Using IterableDataset with DistributedDataParallel

kartch · August 12, 2020, 4:37pm

I’m building an NLP application that with a dataloader that builds batches out of sequential blocks of text in a file. I have been using an IterableDataset since my text file won’t fit into memory. However, when I use with with DistributedDataParallel, the dataloader is replicated across processes and each GPU ends up with the same batch of data. How can I give each GPU a different batch of data to take advantage of distributed training?

Note: My dataloader can load ~300 batches/second on a single and each GPU takes ~2 seconds to process a batch, so dataloader speed should not be a significant limiting factor even if batches were sent in serial to different GPUs

bsridatta · August 12, 2020, 4:43pm

How did you verify that all the gpus are using the same batch. Thats not how DDP works, it will take different chunks automatically.

https://pytorch.org/docs/master/generated/torch.nn.parallel.DistributedDataParallel.html

This container parallelizes the application of the given module by splitting the input across the specified devices by chunking in the batch dimension. The module is replicated on each machine and each device, and each such replica handles a portion of the input. During the backwards pass, gradients from each node are averaged.

rbslibingnan · September 2, 2020, 3:11am

I met a similar problem recently, and I think the batches should be the same across different GPUs according to the source code.
If you look at the function DistributedSampler which we use in DDP, the chunking function is done by this class. However, if you look at the source code of Dataloader, sampler will not affect the behavior of data fetching of iterable datasets.
see line 34 in https://github.com/pytorch/pytorch/blob/8fd9fe93be08c9f0ab81507081fac1387a4aca56/torch/utils/data/_utils/fetch.py#L18

kartch · September 15, 2020, 6:51pm

@bsridatta I verified that my data was being replicated across batches by actually printing them out. I’m not sure, but this problem may be a product of using pytorch-lightning, which makes a copy of the dataloader for each GPU.

In any case, I was able to fix the problem by creating an array of pointers to the start of each training example in my file using an approach similar to the one used here. This allowed me to quickly sample random training contexts from my text file without needing to read it into memory.

bsridatta · September 20, 2020, 12:50pm

Hello @kartch, thanks a lot for the explaining the workaround. You maybe right about pytorch-lightning, had few crazy issues, some of the backdraws of abstraction I guess.

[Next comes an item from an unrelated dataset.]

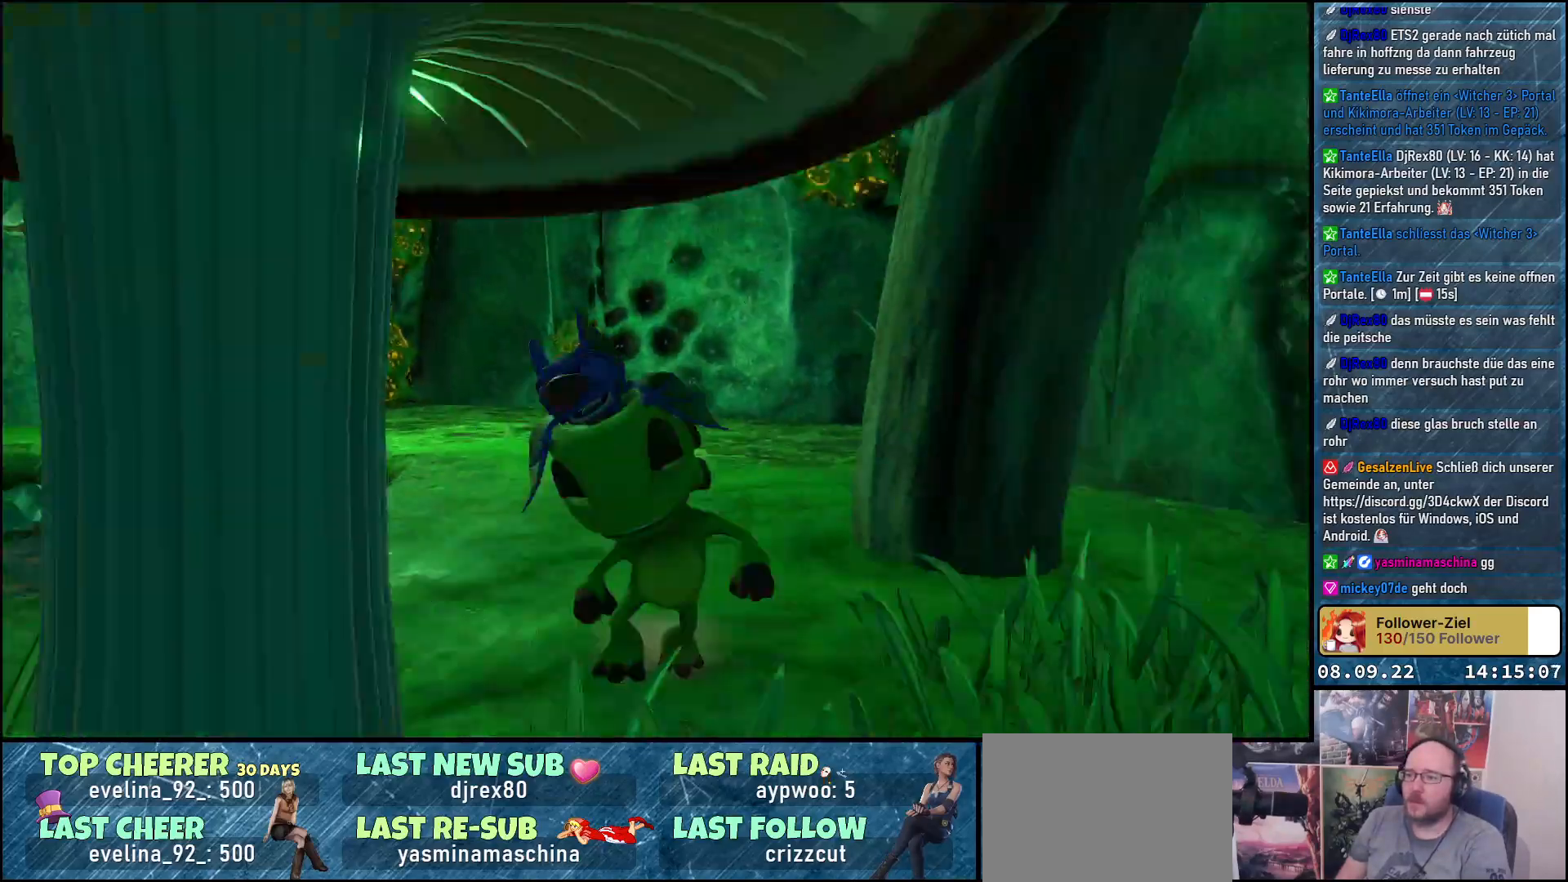
{"buttons": ["A"], "left_stick": "center", "right_stick": "center", "events": [[217, "A", "down"], [367, "A", "up"], [400, "left_stick", "center"], [450, "A", "down"]]}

pritamdamania87 · September 23, 2020, 2:55am

@VitalyFedyunin @SimonW I’m wondering if we officially support using DistributedSampler with IterableDataset?

SimonW · September 27, 2020, 12:48am

In your dataset class, you can take in a shard ID to shard the dataset properly. Then using the distributed training rank as the shard ID should work.

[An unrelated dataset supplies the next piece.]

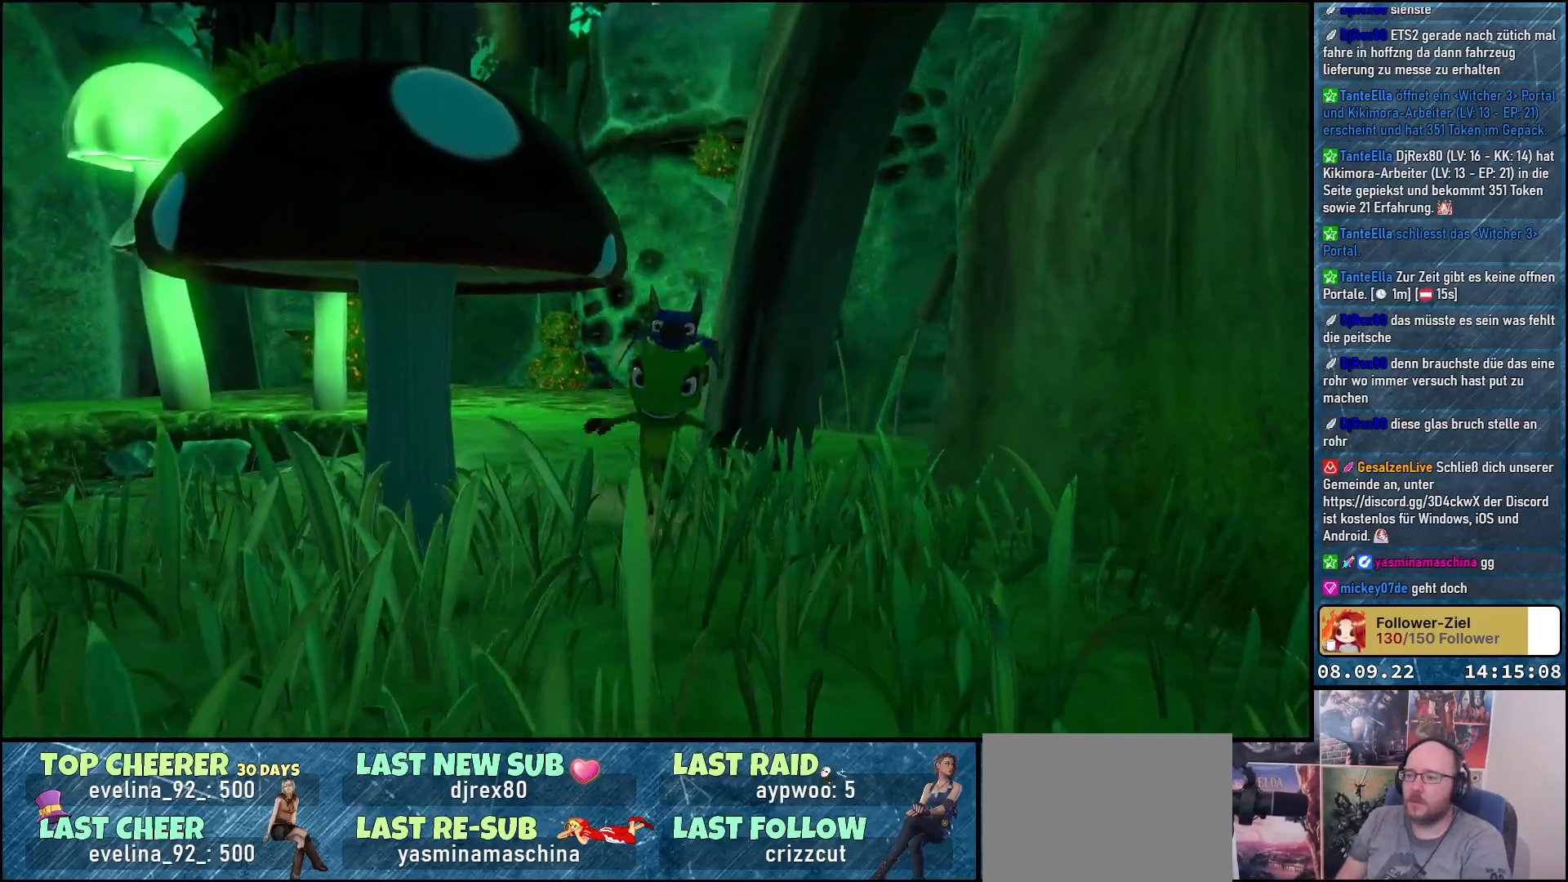
{"buttons": ["A"], "left_stick": "center", "right_stick": "center", "events": [[33, "left_stick", "down-left"], [183, "left_stick", "left"], [367, "left_stick", "center"]]}
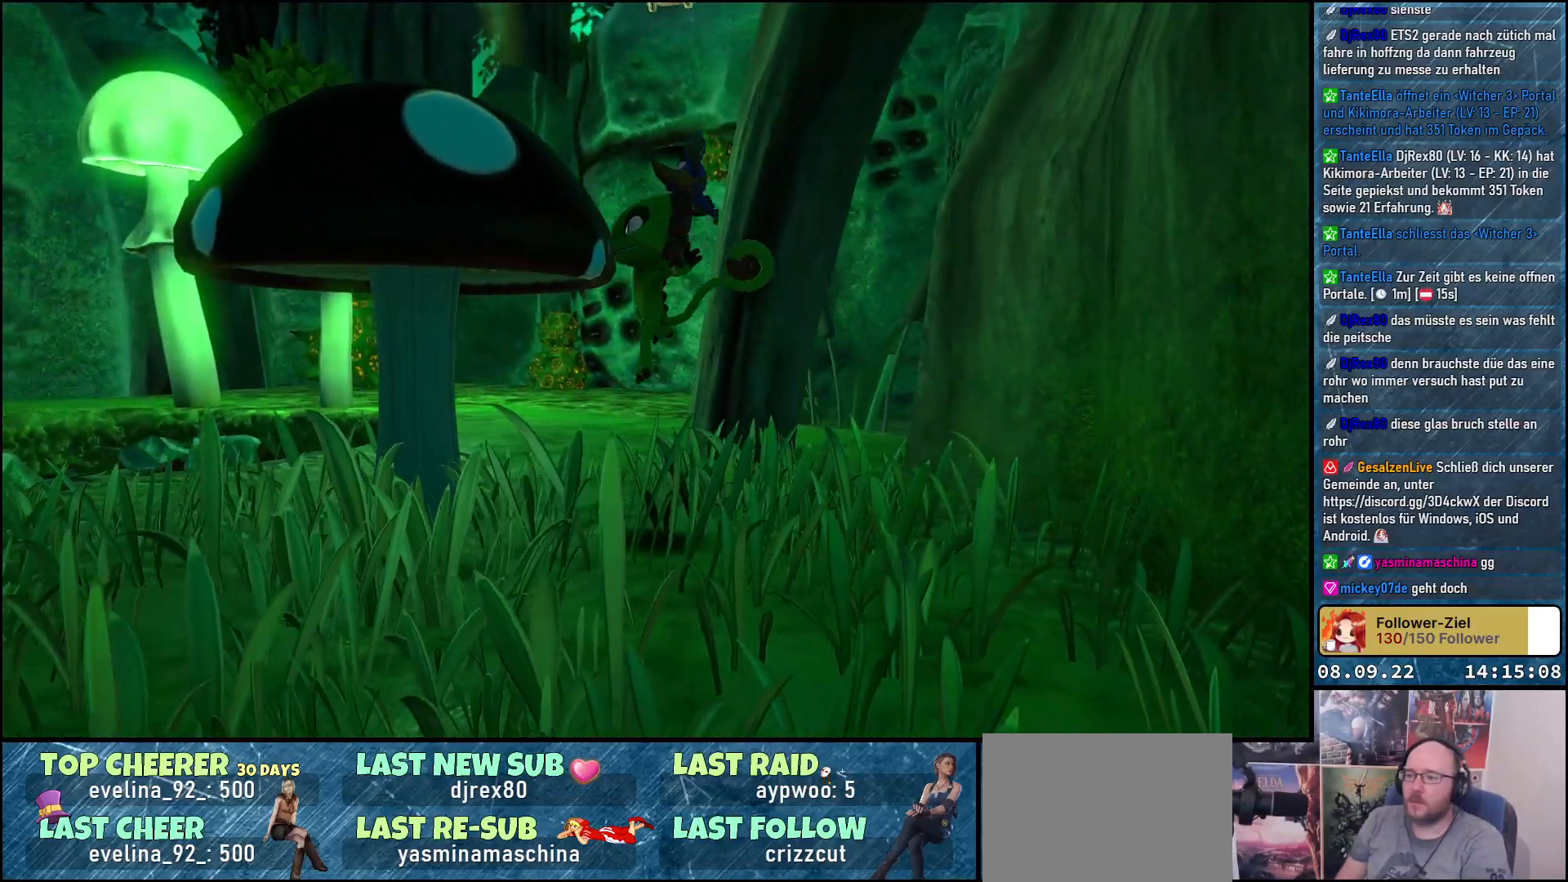
{"buttons": ["A"], "left_stick": "center", "right_stick": "center", "events": [[17, "A", "up"], [267, "A", "down"]]}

kklemon · January 9, 2021, 5:54pm

I had a similar use case and ended up implementing an IterableDataset that handles both multiprocessing via DataLoader and distributed training.

I shared my code here.

But I have to say that I turned away from that approach in the end, as it is relatively inflexible and turned the IterableDataset simply into an indexable one.

deathcrush · March 14, 2022, 8:03pm

But how did you overcome the memory problem? If have 40m examples in my training set, it is not feasible to load all the examples in each process… Did you use HDF5 or something similar?